A multichannel laser-induced native fluorescence detection system was designed, constructed, and coupled to CE. The system uses a unique laser that provides efficient excitation for the catecholamines, resulting low nanomolar limits of detection (LODs), e.g., 40 nM LODs for dopamine. In addition, the multichannel detector provides a spectral "fingerprint" by which metabolites can be characterized. This instrument was used to detect the neurotransmitters present in single Lymnaea stagnalis neurons, and to differentiate the detected neurotransmitters based on spectral characteristics.
Electrospray ionization mass spectrometry was also coupled to CE in order to provide a more comprehensive view of the cellular metabolome. A nebulizer-free sheath flow interface was developed that can provide low nanomolar (attomole) LODs for a variety of small molecule neurotransmitters. The utility of this platform for metabolomic profiling of individual neurons was demonstrated by analyzing cells from Aplysia californica.
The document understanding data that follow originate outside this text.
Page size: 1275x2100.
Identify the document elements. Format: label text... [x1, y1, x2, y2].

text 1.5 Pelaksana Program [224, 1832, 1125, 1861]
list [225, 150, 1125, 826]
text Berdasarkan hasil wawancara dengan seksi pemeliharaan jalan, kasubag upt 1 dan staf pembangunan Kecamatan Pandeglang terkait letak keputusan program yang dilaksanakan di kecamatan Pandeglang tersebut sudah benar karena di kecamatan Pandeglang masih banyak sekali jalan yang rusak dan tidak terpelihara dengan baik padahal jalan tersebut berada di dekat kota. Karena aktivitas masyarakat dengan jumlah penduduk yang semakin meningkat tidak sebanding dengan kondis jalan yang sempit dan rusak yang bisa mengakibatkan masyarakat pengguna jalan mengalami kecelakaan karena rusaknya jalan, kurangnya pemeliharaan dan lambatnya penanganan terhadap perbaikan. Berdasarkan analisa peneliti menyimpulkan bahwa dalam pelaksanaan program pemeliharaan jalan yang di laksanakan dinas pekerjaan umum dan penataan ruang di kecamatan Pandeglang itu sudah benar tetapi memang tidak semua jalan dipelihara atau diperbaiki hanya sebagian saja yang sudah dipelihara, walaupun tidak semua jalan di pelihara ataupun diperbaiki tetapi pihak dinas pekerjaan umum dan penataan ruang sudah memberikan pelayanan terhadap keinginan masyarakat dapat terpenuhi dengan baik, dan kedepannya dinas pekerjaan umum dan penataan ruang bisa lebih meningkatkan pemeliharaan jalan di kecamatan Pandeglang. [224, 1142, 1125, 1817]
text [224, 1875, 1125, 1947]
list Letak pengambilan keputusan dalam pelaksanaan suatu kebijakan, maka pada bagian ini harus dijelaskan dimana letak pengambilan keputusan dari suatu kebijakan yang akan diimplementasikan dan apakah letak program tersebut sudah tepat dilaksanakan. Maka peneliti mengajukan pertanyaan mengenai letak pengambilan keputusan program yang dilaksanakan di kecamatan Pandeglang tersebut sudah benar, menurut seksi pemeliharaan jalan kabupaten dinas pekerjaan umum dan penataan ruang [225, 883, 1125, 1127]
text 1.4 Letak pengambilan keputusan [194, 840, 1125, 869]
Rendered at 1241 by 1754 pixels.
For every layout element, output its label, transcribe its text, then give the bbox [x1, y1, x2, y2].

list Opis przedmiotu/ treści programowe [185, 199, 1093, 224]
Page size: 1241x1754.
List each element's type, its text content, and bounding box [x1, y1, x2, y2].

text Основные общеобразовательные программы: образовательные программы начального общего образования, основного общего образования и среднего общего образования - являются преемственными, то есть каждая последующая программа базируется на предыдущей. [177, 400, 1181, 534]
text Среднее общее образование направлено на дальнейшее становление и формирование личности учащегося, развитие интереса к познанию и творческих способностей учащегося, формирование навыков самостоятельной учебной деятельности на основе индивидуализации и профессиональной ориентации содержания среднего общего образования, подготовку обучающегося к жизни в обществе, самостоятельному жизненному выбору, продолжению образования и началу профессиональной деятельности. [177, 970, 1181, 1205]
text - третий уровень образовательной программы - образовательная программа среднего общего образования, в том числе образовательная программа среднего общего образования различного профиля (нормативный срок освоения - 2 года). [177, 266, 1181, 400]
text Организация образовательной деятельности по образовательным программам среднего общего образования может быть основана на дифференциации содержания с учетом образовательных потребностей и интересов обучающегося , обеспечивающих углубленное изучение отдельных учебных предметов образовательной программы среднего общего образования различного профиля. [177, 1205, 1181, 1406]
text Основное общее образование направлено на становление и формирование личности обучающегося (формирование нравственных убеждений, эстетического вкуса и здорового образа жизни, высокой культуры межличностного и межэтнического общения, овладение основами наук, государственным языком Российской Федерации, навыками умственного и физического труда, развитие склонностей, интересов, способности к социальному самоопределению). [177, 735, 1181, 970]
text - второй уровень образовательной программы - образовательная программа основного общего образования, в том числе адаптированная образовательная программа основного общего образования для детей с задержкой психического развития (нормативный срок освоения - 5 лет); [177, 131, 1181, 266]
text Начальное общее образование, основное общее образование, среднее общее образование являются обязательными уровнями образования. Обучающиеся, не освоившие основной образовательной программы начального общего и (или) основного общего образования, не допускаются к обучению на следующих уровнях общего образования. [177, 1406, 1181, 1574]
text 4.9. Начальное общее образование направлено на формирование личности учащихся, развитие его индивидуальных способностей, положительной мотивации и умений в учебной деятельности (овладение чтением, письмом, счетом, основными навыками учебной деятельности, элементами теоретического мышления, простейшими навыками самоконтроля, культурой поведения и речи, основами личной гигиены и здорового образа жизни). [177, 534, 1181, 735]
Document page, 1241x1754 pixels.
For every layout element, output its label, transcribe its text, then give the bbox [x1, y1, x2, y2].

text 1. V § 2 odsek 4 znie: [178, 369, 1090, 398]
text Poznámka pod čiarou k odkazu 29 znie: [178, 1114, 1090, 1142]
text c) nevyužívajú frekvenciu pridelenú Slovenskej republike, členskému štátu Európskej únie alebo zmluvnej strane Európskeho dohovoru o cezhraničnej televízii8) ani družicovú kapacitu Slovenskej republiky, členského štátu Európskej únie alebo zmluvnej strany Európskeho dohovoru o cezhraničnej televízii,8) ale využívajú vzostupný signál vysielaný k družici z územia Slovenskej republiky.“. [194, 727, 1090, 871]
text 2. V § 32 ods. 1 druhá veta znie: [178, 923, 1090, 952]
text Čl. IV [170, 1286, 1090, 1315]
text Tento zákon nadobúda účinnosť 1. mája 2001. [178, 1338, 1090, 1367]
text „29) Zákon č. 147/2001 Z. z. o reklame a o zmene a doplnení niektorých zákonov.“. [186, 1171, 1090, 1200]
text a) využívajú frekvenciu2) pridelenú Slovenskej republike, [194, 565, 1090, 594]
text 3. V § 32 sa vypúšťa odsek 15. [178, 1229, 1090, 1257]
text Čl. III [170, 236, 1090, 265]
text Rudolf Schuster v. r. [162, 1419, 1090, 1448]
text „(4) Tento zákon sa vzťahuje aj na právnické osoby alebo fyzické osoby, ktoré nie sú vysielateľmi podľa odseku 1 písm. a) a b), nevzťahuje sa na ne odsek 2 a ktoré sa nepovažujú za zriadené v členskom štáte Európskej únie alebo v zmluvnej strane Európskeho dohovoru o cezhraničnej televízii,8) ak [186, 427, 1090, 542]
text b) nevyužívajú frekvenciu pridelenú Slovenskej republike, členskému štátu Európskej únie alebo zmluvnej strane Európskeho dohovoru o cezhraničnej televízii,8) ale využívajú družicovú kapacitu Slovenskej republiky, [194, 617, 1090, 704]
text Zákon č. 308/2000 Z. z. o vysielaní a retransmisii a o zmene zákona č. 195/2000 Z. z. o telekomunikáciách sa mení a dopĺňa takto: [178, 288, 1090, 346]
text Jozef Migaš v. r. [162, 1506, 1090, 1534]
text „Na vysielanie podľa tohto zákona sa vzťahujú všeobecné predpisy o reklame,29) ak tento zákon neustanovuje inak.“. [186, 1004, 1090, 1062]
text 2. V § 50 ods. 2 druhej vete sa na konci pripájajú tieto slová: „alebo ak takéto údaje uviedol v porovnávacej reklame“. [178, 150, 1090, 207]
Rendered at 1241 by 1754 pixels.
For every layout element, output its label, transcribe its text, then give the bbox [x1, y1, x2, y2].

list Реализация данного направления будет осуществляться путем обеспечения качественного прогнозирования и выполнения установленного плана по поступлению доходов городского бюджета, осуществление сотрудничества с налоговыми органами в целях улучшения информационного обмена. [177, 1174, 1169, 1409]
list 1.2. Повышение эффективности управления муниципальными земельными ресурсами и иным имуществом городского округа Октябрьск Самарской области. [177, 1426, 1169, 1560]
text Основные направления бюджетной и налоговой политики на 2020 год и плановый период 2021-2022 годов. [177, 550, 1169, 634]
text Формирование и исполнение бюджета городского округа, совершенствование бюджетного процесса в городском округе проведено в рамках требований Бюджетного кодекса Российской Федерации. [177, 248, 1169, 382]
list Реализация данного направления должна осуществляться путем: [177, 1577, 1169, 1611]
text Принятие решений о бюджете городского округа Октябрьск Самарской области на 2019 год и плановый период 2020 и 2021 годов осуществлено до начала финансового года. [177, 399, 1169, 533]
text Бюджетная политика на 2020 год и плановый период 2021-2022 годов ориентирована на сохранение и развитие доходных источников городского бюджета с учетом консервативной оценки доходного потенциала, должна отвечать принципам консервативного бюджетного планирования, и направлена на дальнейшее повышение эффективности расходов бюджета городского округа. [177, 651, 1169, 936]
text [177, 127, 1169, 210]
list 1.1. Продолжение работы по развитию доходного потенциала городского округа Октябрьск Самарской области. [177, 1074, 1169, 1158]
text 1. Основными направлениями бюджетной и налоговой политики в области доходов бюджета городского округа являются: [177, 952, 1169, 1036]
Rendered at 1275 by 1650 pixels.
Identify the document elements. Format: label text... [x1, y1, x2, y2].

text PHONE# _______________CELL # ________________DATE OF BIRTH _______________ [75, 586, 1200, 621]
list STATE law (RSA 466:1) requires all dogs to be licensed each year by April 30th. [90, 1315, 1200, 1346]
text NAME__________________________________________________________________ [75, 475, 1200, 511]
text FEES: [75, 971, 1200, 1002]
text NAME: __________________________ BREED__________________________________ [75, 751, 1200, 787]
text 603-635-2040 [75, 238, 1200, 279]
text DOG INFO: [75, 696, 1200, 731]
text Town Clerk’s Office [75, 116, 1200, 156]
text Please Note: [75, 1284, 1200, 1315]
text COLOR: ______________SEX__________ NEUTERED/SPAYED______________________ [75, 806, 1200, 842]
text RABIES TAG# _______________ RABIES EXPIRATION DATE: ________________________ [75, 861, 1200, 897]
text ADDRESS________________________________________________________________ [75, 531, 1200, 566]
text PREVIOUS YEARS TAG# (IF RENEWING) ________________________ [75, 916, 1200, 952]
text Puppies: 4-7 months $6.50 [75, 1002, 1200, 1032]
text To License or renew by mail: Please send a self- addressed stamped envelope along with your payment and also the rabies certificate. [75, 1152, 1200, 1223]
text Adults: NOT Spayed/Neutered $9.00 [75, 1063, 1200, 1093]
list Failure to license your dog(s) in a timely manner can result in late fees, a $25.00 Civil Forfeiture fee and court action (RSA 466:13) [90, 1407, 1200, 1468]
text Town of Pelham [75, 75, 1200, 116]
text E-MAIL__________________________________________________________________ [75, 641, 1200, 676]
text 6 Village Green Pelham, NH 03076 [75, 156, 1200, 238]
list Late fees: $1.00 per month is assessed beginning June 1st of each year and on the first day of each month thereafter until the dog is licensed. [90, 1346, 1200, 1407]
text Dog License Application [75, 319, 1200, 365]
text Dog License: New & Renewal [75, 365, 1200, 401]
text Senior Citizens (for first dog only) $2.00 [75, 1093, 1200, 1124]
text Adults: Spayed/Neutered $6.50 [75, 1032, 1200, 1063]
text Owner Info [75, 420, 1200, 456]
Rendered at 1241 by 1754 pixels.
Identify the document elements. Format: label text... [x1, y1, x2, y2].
One strategy for reducing detection limits is to concentrate metabolites prior to detection. To this end, the utility of dynamic field gradient focusing (DFGF) for use in metabolomics was evaluated. DFGF uses an electric field gradient and a buffer counterflow to focus charged analytes. A prototype DFGF system was installed, and online coupling of DFGF to mass spectrometry was then demonstrated. Several design modifications were then identified and investigated to adapt small molecule DFGF to the microfluidic regime.
Thesis (Ph.D.)--University of Illinois at Urbana-Champaign, 2009.